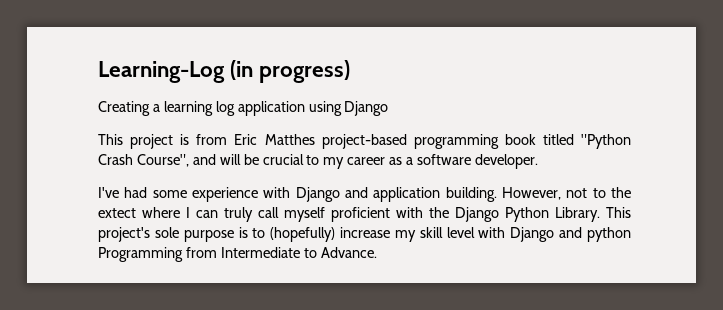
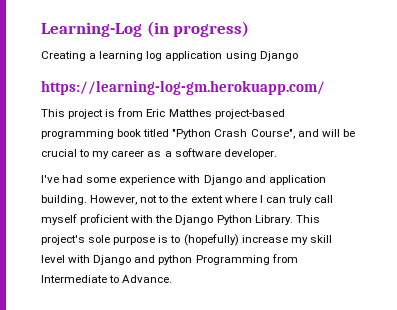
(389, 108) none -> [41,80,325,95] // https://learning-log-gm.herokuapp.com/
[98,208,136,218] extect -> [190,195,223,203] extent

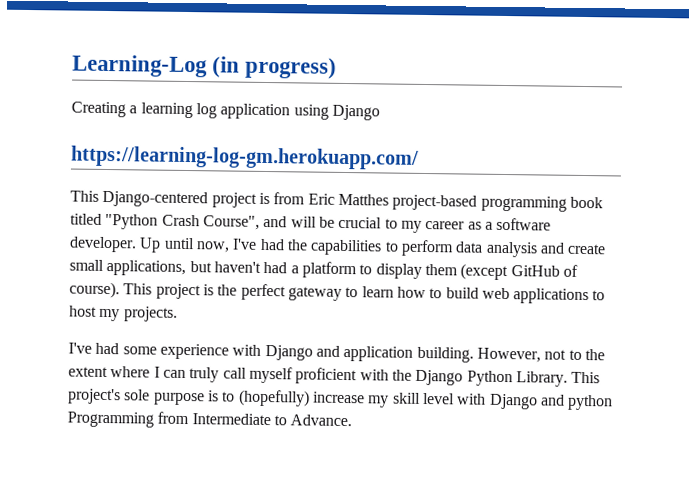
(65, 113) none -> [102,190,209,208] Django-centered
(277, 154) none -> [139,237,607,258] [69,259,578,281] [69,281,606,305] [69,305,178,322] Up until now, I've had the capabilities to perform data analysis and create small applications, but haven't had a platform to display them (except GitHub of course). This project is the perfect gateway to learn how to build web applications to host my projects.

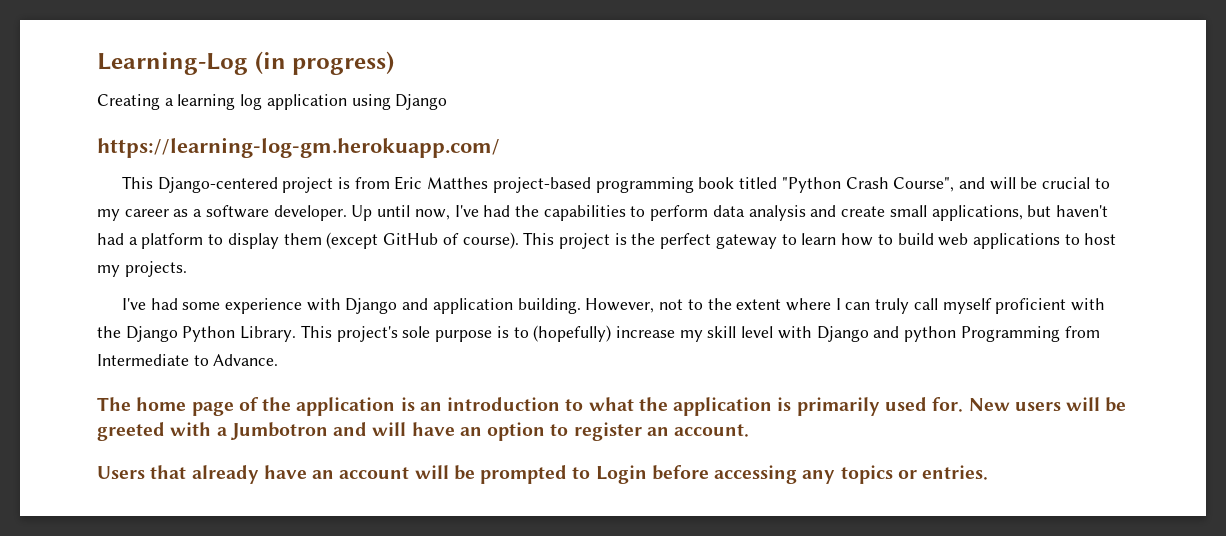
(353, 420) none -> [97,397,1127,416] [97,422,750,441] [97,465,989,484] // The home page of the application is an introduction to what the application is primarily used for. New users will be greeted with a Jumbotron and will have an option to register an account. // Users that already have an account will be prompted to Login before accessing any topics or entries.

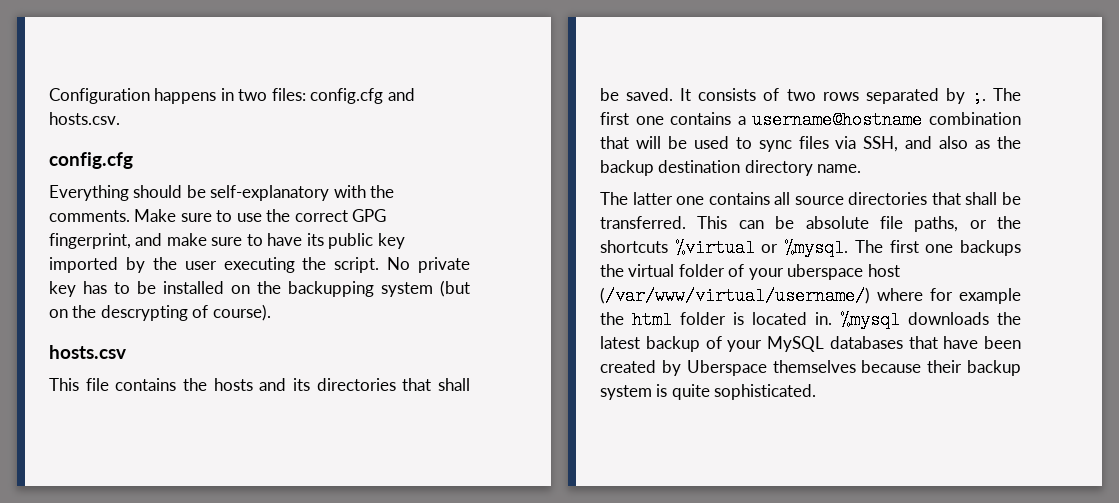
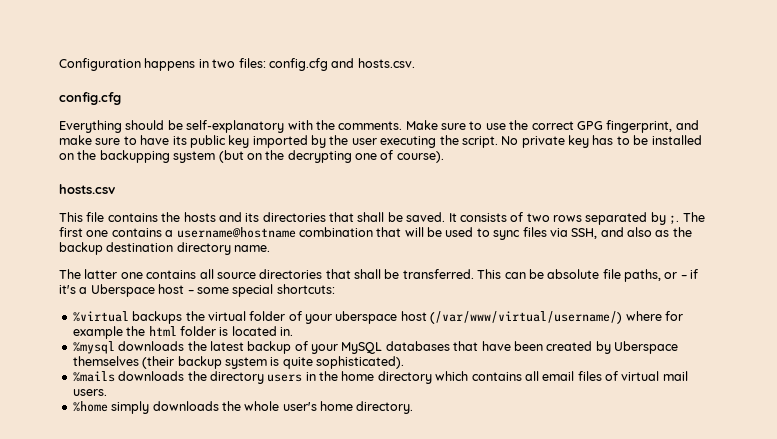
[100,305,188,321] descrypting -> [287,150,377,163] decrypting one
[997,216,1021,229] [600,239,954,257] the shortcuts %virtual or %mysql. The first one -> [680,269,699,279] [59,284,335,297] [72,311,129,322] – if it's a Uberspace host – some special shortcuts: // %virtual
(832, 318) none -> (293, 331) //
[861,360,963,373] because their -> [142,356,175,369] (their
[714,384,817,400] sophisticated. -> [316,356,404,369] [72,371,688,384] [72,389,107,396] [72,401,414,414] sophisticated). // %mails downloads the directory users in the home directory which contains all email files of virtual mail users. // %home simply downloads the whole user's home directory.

::::

For each line of the material that contains "host", return a copy.

Solution for this problem ->
(277, 154) none -> [139,237,607,258] [69,259,578,281] [69,281,606,305] [69,305,178,322] Up until now, I've had the capabilities to perform data analysis and create small applications, but haven't had a platform to display them (except GitHub of course). This project is the perfect gateway to learn how to build web applications to host my projects.
[997,216,1021,229] [600,239,954,257] the shortcuts %virtual or %mysql. The first one -> [680,269,699,279] [59,284,335,297] [72,311,129,322] – if it's a Uberspace host – some special shortcuts: // %virtual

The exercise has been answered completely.